The brigade is a unit organization of two or more regiments.  The brigade icon is used on larger scale maps to show the rough position of units and the placement of the armies as a whole.  It is also used occasionally when the exact formation of a brigade is unknown, or unimportant.

artillery icon

Artillery was a major component of both Civil War armies.  Each icon represents a full battery unless otherwise noted.  If a battery is split up into sections, then the number of individual cannons represented by each icon is included in parentheses ( ).

building icon
crops Cultivated fields, either corn, wheat, or other planned crop.
fields Open or fallow fields that can range from grass to heavy underbrush.
cut forest Recenty cleared forest, with the trees and underbrush still present.
fences Fences
road icon
trail icon
woods icon
river icon
Streams and Rivers
black arrow
A black arrow indicates planned or purposeful movement under orders such as an attack, or an ordered retreat.
red arrow
A red arrow indicates unplanned movement, such as a disordered retreat or rout.


            A basic understanding of the use of the symbols on the map pages of this website is necessary for a good interpretation of the battle.  First, the regiment icons do not represent the real size and frontage of the unit in combat.  After taking into account casualties, stragglers, coffee coolers, and those detached under orders it would be almost impossible to determine the actual size of a unit at any one time during the battle.  However, some care was taken to insure that all the units are accurately sized in relation to one another.  What this means is, a 400 man regiment is going to have an icon that is twice as large as the icon of a 200 man regiment.  Even then, some variations were made in order to “fit” all the units necessary on the map.  For example, the Union lines around Kelly Field on the second day of the battle very tightly packed.  Making every icon an accurate size, fitting them on the map, and making them legible would be almost impossible.
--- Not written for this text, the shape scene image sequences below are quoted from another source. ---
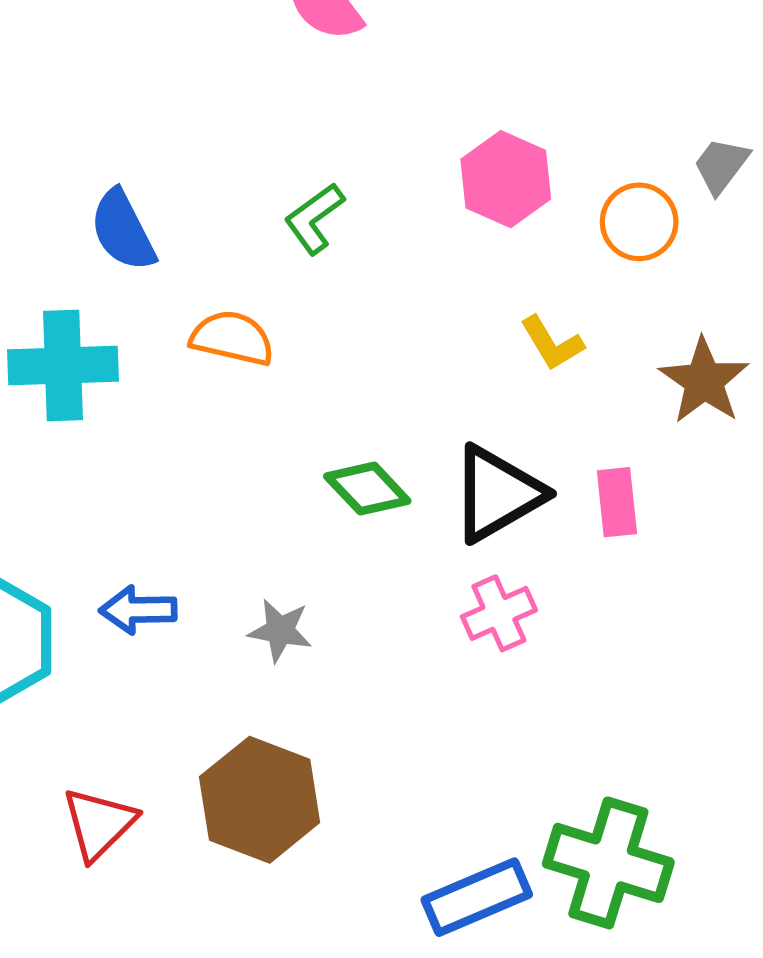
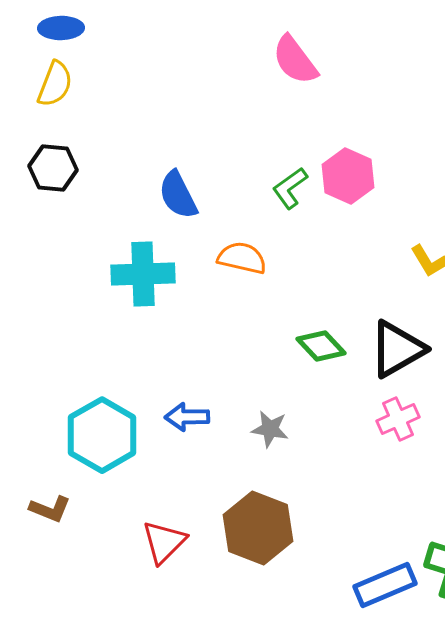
pink hexagon: (506, 179) -> (348, 176), moved

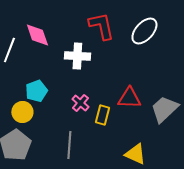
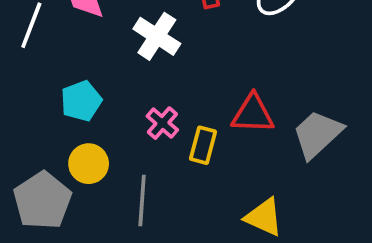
white cross: (77, 56) -> (157, 36), turned 30
yellow circle: (22, 112) -> (89, 164), moved

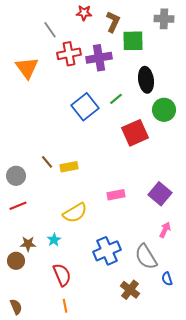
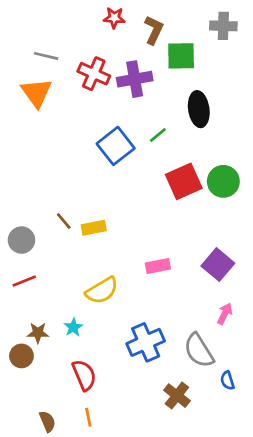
gray line: (50, 30) -> (46, 56), moved, turned -42
red cross: (69, 54) -> (94, 74), turned 35
green circle: (164, 110) -> (223, 181), moved
brown semicircle: (16, 307) -> (47, 421), moved

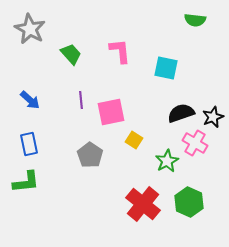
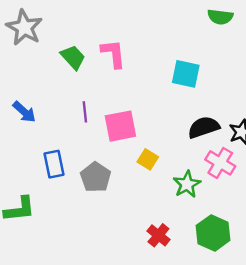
pink L-shape: (120, 51) -> (113, 54), moved
blue rectangle: (29, 144) -> (54, 164), moved
red cross: (143, 204) -> (158, 235), size x0.6

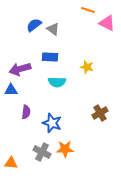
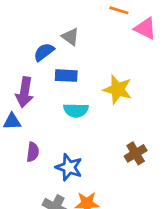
blue semicircle: (34, 25) -> (44, 52), moved
yellow star: (87, 67) -> (118, 89), size x1.5
purple arrow: (20, 69) -> (24, 92), turned -65

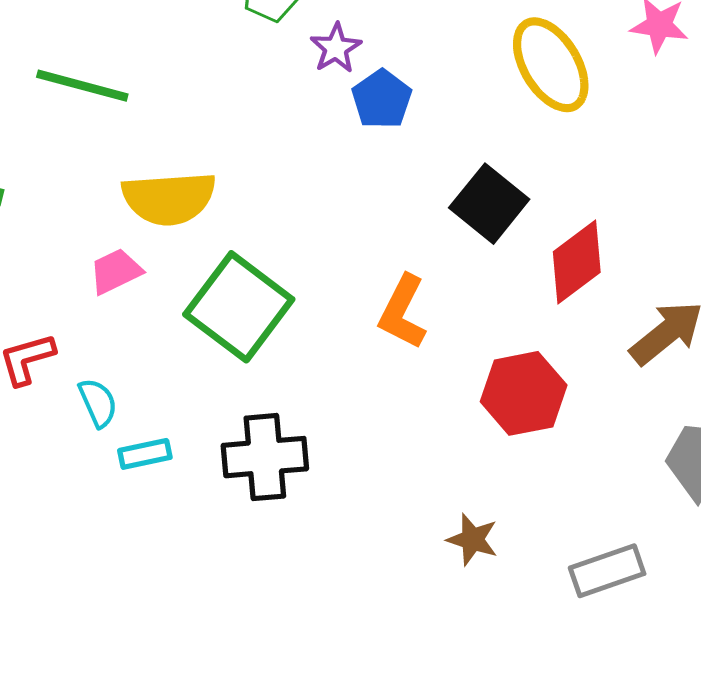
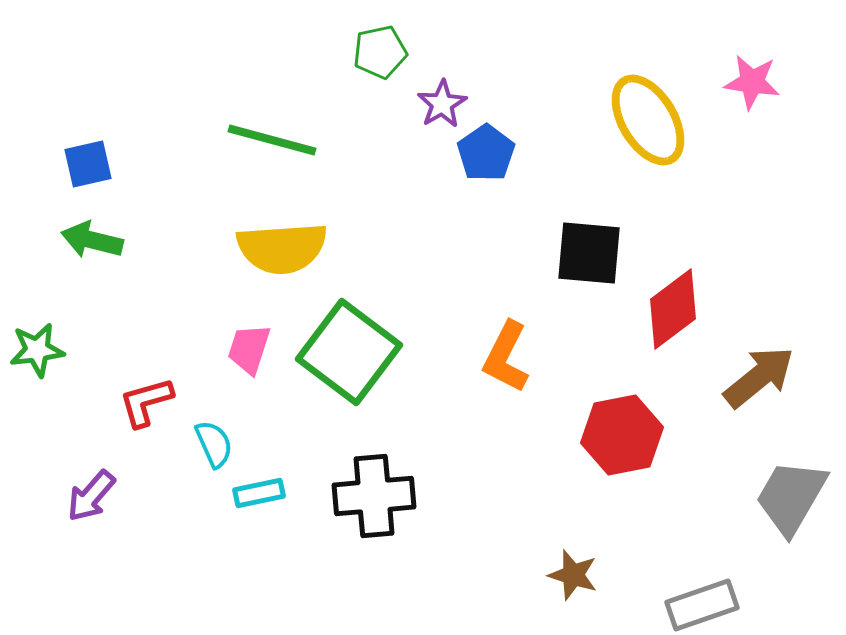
green line: (82, 86) -> (272, 140), moved
black square: (489, 204) -> (589, 253), turned -34
pink trapezoid: (116, 271) -> (249, 349), moved, turned -46

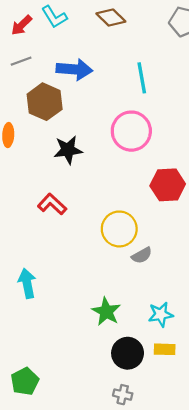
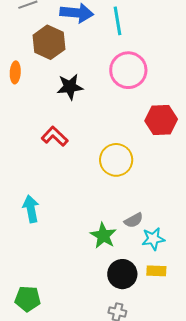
cyan line: (142, 78) -> (118, 21), moved
gray semicircle: (142, 255) -> (134, 220), moved
green pentagon: (25, 381) -> (28, 299), turned 30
So, some compromises were made.  Overall, though, the look and basic positions of the units are accurate.

            On the brigade level maps, no attempt was made to represent actual brigade frontages or sizes.  The intent on the larger maps is to show an overview of the battle, instead of worrying about unit sizes.

      If you find the position of a unit to be inaccurate, please use the Contact Us page and let me know.  I’d love to see more research and am more than willing to change any errors.


Let's talk a little bit about the maps and the times listed on them.  First, keeping track of time was very subjective during the Civil War.  Few soldiers, or even officers, had watches.  Those officers that did have watches were generally higher level field officers; colonels and generals.  The watches were unreliable, not because of any poor construction, but because there was no standard time synchronization.  An officer might set his watch to a local town clock, or another officer, which in turn could be different from an officer in another unit.  Add to this the fact that the watch could run down and need rewinding before it slows down the hands and you can see the problems in everyone keeping track of the same time.  Now add to this the enemy and his attempts to keep track of time and report it, and you can see the problems with making a timeline for a battle and the units moving around on the field.

The times listed on the maps are approximates, based on the reports and writings of the two combatants in the opposing armies.  What is important is the chronology- the sequence in which events happened.  One regiment moving on the 10:45 AM map may have actually started moving at 10:33 AM and finished moving at 10:48 AM.  The important thing to consider is that when it moved, it moved after the events shown on the 11:30 AM map but before those on the 11:00 map.